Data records
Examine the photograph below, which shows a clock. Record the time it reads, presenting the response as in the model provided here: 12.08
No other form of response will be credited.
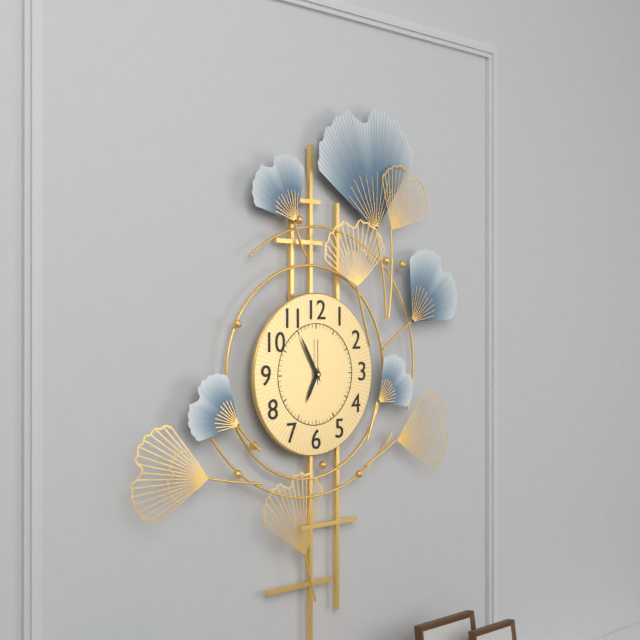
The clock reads 6.55
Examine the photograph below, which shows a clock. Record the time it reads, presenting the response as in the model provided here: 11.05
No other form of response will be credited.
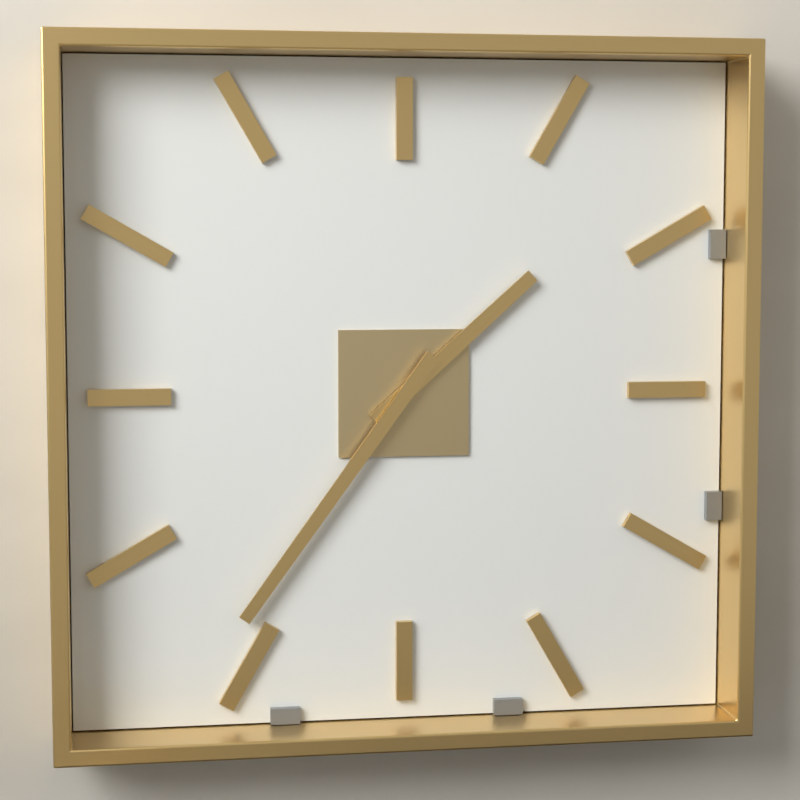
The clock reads 1.36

■ **Exercise prompt**:
Please put the data above into a numbered list with one line per item, skipping blank lines and omitting the pictures.

■ **Correct output**:
1. Examine the photograph below, which shows a clock. Record the time it reads, presenting the response as in the model provided here: 12.08
2. No other form of response will be credited.
3. The clock reads 6.55
4. Examine the photograph below, which shows a clock. Record the time it reads, presenting the response as in the model provided here: 11.05
5. No other form of response will be credited.
6. The clock reads 1.36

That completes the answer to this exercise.